*Excerpt provided*:
********

Like many bacteria, GFAJ-1 appears to have multiple rRNA operons (unless the assembly has failed to merge them). One of these is on contig AHBC01000086:

LOCUS       AHBC01000086            5885 bp    DNA     linear   BCT 02-DEC-2011                     /product="16S ribosomal RNA"                     
 /product="23S ribosomal RNA"                     
 /product="5S ribosomal RNA"

It’s easy enough to copy/paste the 16S rDNA sequence from the file, or you can use the handy bp_extract_feature_seq script which comes with Bioperl to grab all rDNA sequences. The 16S sequence can be identified by its length (not the shortest which is 5S, or the longest which is 23S):

bp_extract_feature_seq -i wgs.AHBC.1.gbff --format genbank --feature=rRNA -o rrna.fa


NCBI BLAST GFAJ-1 vs. Bacteria

What follows is emphatically not the correct approach to phylogenetic analysis but let’s run with it anyway: a quick BLAST versus bacteria at NCBI and the results as a tree view. Click image at right for larger version.

********

[Saved data rows]
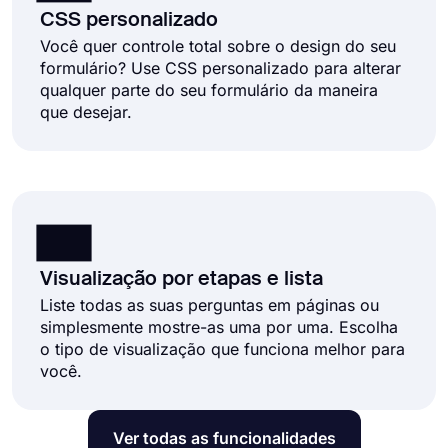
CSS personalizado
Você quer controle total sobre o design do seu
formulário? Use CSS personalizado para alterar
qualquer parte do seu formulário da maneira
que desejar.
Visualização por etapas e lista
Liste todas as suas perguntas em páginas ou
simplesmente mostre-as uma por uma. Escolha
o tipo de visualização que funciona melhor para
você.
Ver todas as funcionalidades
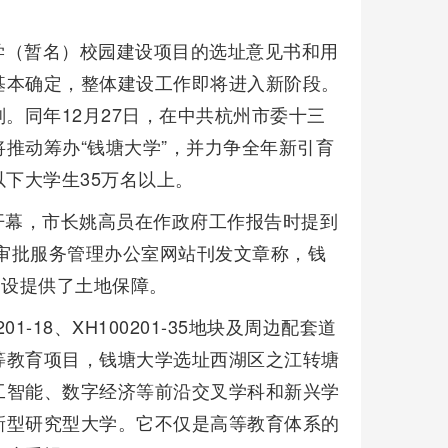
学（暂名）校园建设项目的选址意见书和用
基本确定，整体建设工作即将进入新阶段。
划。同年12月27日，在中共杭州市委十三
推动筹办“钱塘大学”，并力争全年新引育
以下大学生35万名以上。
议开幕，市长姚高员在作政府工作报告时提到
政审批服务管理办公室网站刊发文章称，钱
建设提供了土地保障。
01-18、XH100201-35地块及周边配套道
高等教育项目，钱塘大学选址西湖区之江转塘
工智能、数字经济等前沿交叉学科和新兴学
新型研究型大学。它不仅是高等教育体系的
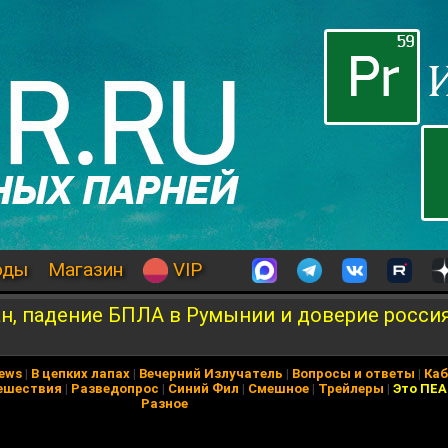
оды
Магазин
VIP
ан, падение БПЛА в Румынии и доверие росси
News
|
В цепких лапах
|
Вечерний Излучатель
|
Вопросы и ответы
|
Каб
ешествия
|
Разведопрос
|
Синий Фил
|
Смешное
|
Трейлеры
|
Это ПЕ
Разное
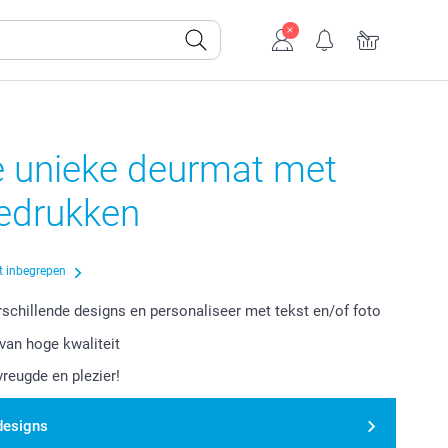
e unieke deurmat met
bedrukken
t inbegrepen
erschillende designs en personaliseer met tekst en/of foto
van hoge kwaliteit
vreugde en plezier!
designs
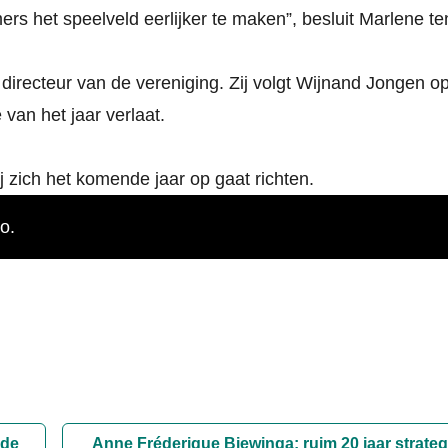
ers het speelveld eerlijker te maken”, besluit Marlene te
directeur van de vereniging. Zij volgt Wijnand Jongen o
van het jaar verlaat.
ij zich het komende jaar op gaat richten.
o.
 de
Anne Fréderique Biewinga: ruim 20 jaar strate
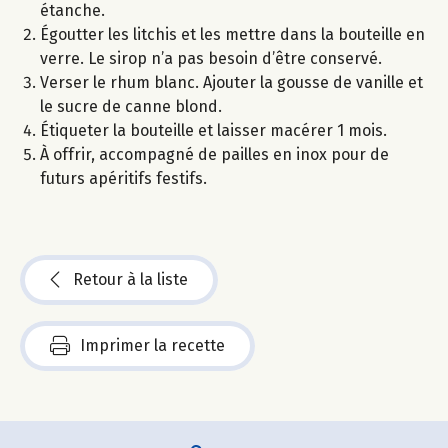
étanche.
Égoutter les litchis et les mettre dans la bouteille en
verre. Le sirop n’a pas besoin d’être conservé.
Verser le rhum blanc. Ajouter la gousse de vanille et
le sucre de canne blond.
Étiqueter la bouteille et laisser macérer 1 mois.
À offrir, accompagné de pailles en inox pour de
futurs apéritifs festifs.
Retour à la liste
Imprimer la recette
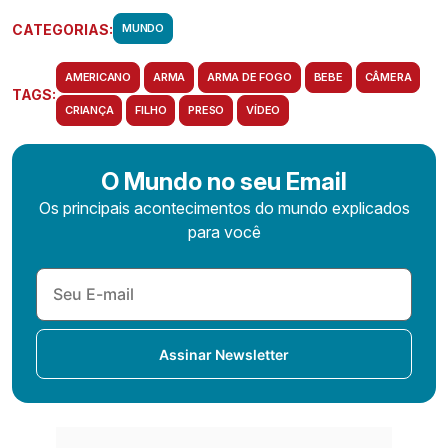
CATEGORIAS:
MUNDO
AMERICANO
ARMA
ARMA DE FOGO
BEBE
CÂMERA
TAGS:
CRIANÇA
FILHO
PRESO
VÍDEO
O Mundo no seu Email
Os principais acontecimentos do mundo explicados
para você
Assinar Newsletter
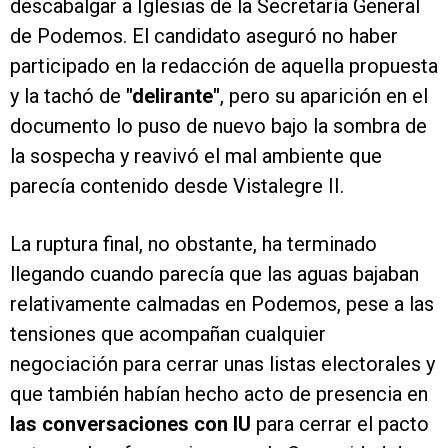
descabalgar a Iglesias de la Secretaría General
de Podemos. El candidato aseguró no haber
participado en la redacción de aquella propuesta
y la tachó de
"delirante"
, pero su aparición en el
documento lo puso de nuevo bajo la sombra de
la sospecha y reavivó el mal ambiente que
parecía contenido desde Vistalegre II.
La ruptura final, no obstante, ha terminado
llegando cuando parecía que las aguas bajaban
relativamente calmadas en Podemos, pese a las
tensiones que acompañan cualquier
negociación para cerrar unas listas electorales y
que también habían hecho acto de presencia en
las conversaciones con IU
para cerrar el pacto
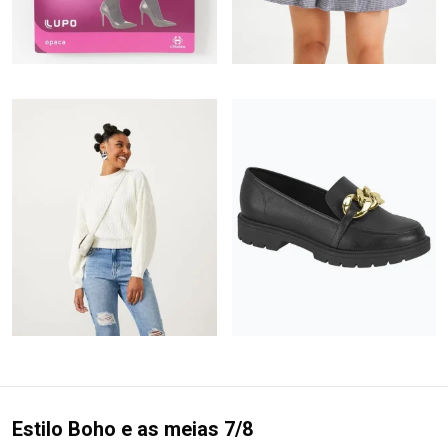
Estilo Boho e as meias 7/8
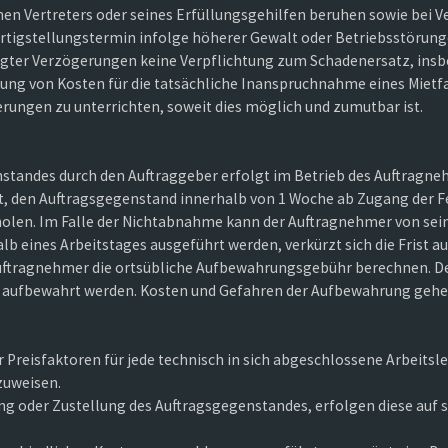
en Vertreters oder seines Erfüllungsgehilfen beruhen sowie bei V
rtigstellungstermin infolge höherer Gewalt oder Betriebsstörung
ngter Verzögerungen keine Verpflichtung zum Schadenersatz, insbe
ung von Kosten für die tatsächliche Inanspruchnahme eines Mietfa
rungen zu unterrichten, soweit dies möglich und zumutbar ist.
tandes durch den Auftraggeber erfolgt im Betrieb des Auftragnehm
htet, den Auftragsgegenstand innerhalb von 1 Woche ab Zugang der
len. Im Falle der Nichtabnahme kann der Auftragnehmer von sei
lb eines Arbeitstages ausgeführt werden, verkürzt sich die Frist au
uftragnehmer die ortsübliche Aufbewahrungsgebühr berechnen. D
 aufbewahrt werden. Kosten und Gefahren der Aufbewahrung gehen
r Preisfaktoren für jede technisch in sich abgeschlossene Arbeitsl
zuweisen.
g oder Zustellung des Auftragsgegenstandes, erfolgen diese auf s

********

*Directions*:
1/ In the GFAJ-1 excerpt, how can the 16S sequence be told apart from the other extracted rRNA sequences?
2/ From the GFAJ-1 excerpt, copy the stretch from "LOCUS       AHBC01000086" through "for larger version." word for word.
These rows have nothing to do with the GFAJ-1 excerpt.

*Task-by-task answers*:
1/ By its length: it is neither the shortest (5S) nor the longest (23S).

2/
LOCUS       AHBC01000086            5885 bp    DNA     linear   BCT 02-DEC-2011                     /product="16S ribosomal RNA"                     
 /product="23S ribosomal RNA"                     
 /product="5S ribosomal RNA"

It’s easy enough to copy/paste the 16S rDNA sequence from the file, or you can use the handy bp_extract_feature_seq script which comes with Bioperl to grab all rDNA sequences. The 16S sequence can be identified by its length (not the shortest which is 5S, or the longest which is 23S):

bp_extract_feature_seq -i wgs.AHBC.1.gbff --format genbank --feature=rRNA -o rrna.fa


NCBI BLAST GFAJ-1 vs. Bacteria

What follows is emphatically not the correct approach to phylogenetic analysis but let’s run with it anyway: a quick BLAST versus bacteria at NCBI and the results as a tree view. Click image at right for larger version.